Mathematics taking guesswork out of plastic surgery tissue transfer:

To obtain tissue for reconstructive surgery, plastic surgeons cut away a segment of tissue, called a flap, that is fed by a single set of perforator vessels an artery and vein that travel through underlying muscle to support skin and fat. Surgeons generally agree that vessels at least 1.5 millimeters in diameter are required to sustain oxygen flow within the flap intended for transfer.

"That guideline is based upon experience, trial and error. What we need is a more precise ability to determine what the necessary blood vessel size really is," said Michael Miller, professor of surgery and director of the division of plastic surgery at Ohio State University and a senior author of the research.

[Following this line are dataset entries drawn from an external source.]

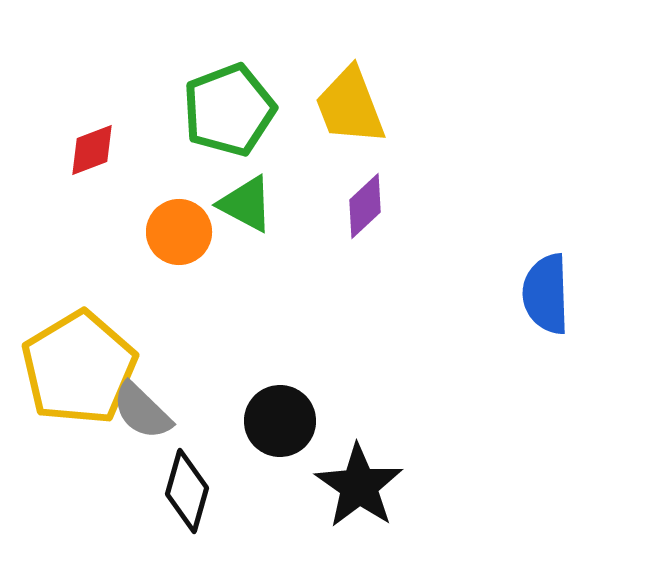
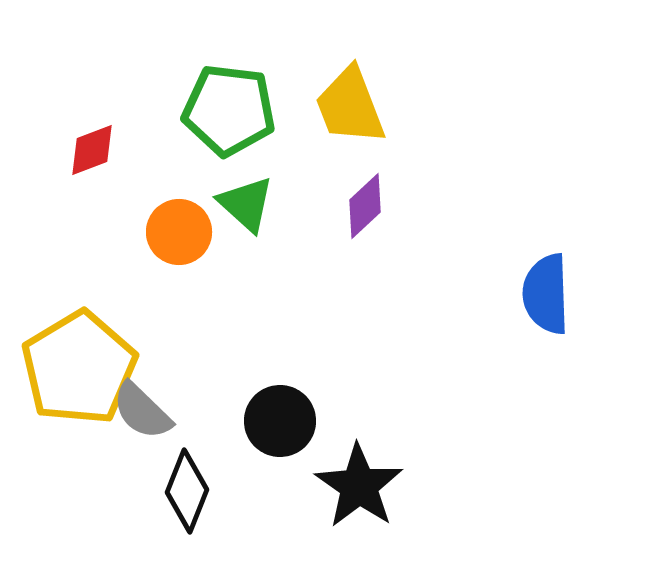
green pentagon: rotated 28 degrees clockwise
green triangle: rotated 14 degrees clockwise
black diamond: rotated 6 degrees clockwise
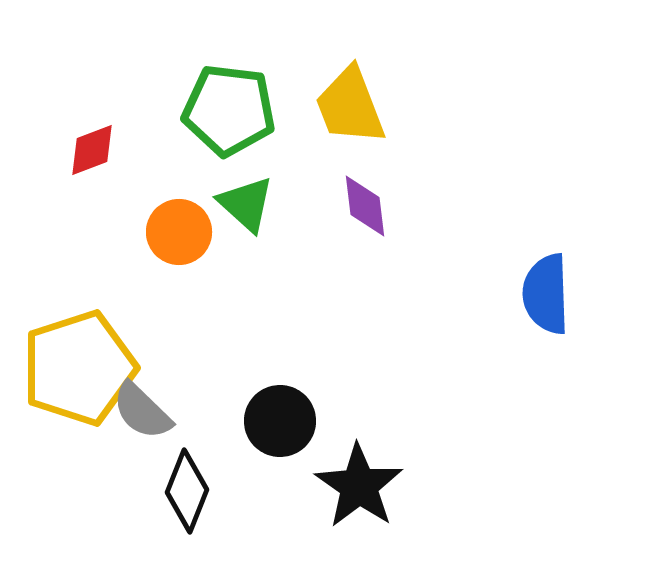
purple diamond: rotated 54 degrees counterclockwise
yellow pentagon: rotated 13 degrees clockwise
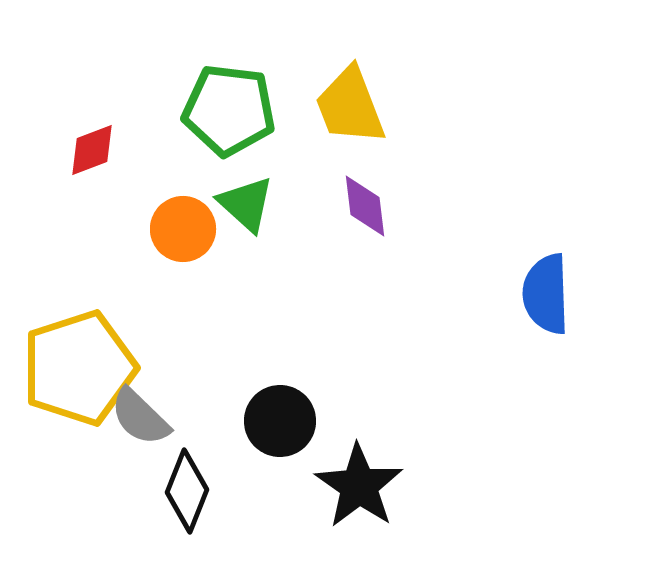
orange circle: moved 4 px right, 3 px up
gray semicircle: moved 2 px left, 6 px down
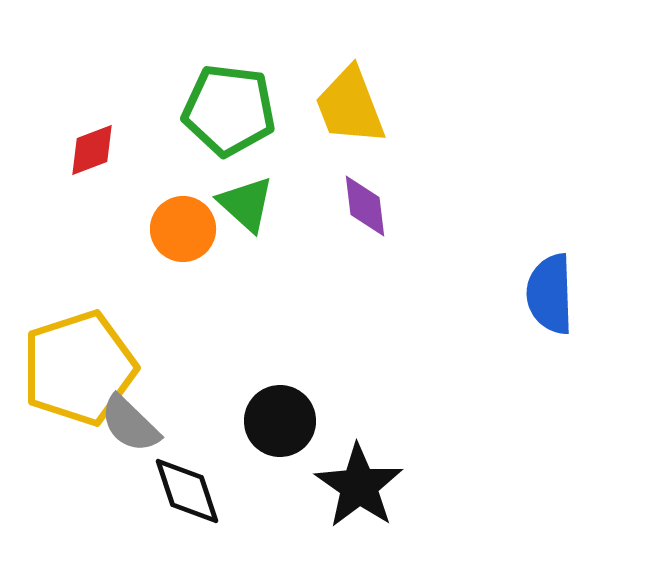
blue semicircle: moved 4 px right
gray semicircle: moved 10 px left, 7 px down
black diamond: rotated 40 degrees counterclockwise
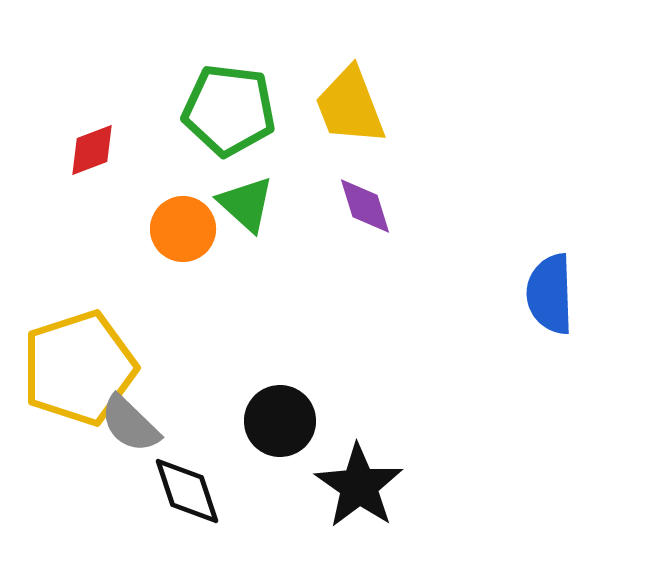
purple diamond: rotated 10 degrees counterclockwise
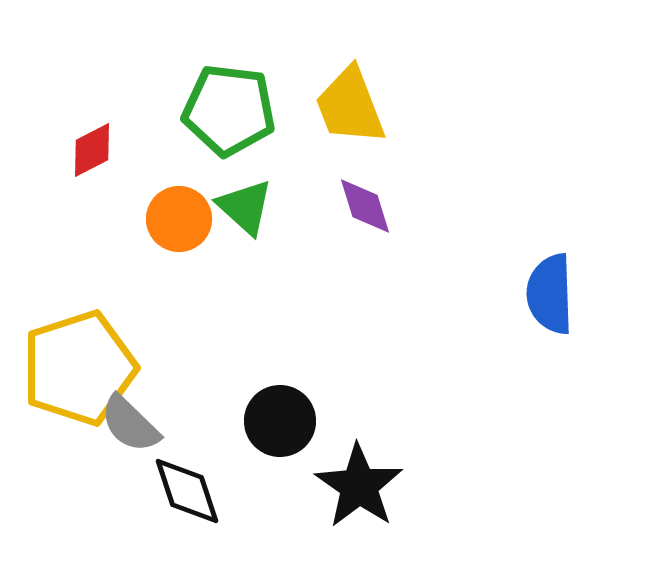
red diamond: rotated 6 degrees counterclockwise
green triangle: moved 1 px left, 3 px down
orange circle: moved 4 px left, 10 px up
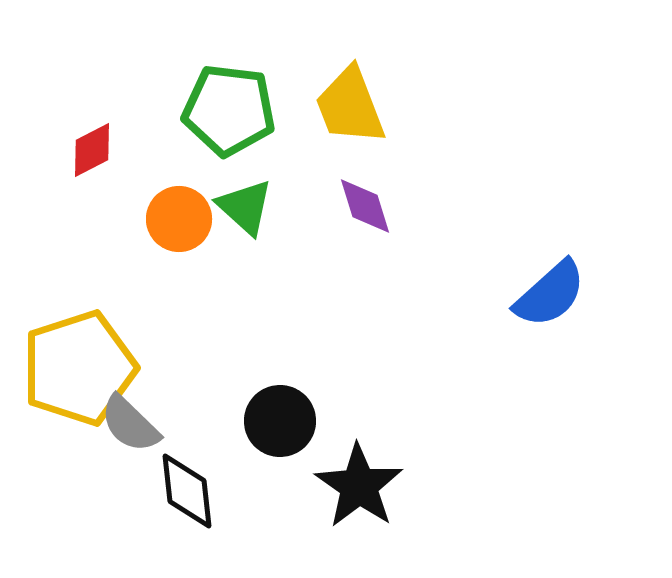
blue semicircle: rotated 130 degrees counterclockwise
black diamond: rotated 12 degrees clockwise
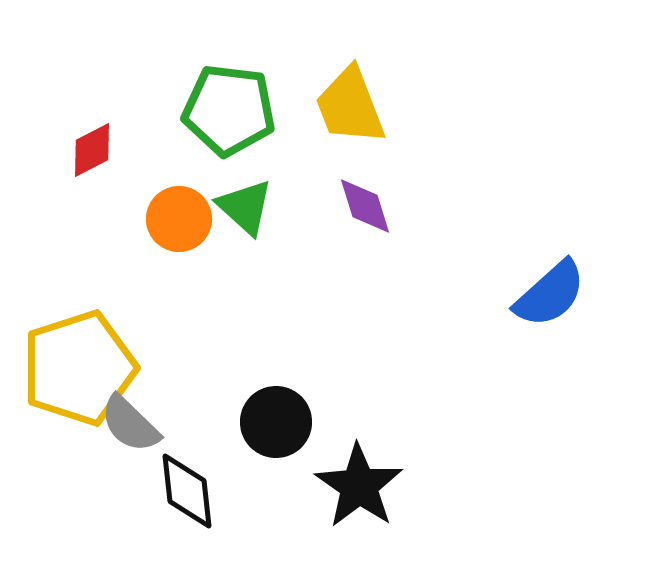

"I'm convinced that there is a relationship that's probably very predictive between the diameter and blood flow in the vessel and the ability of the piece of the tissue we're transferring to survive based on that."

This sounds fairly important. Although this is still just a concept, researchers have shown that under certain relationships between the size of the tissue flap and the diameter of the perforator vessel, the oxygen level in the flap will remain above 15% of the normal level, thus ensuring a successful flap transfer. If this relationship is not satisfied, the most distant tissue from the vessel will start to die.

"This is still just a concept. But this initial system of five differential equations gives us a range between the flap size and the required diameter of the supporting artery that would ensure survival," said Avner Friedman, a senior author of the paper and a Distinguished University Professor at Ohio State.

The research appears this week in the online early edition of the Proceedings of the National Academy of Sciences.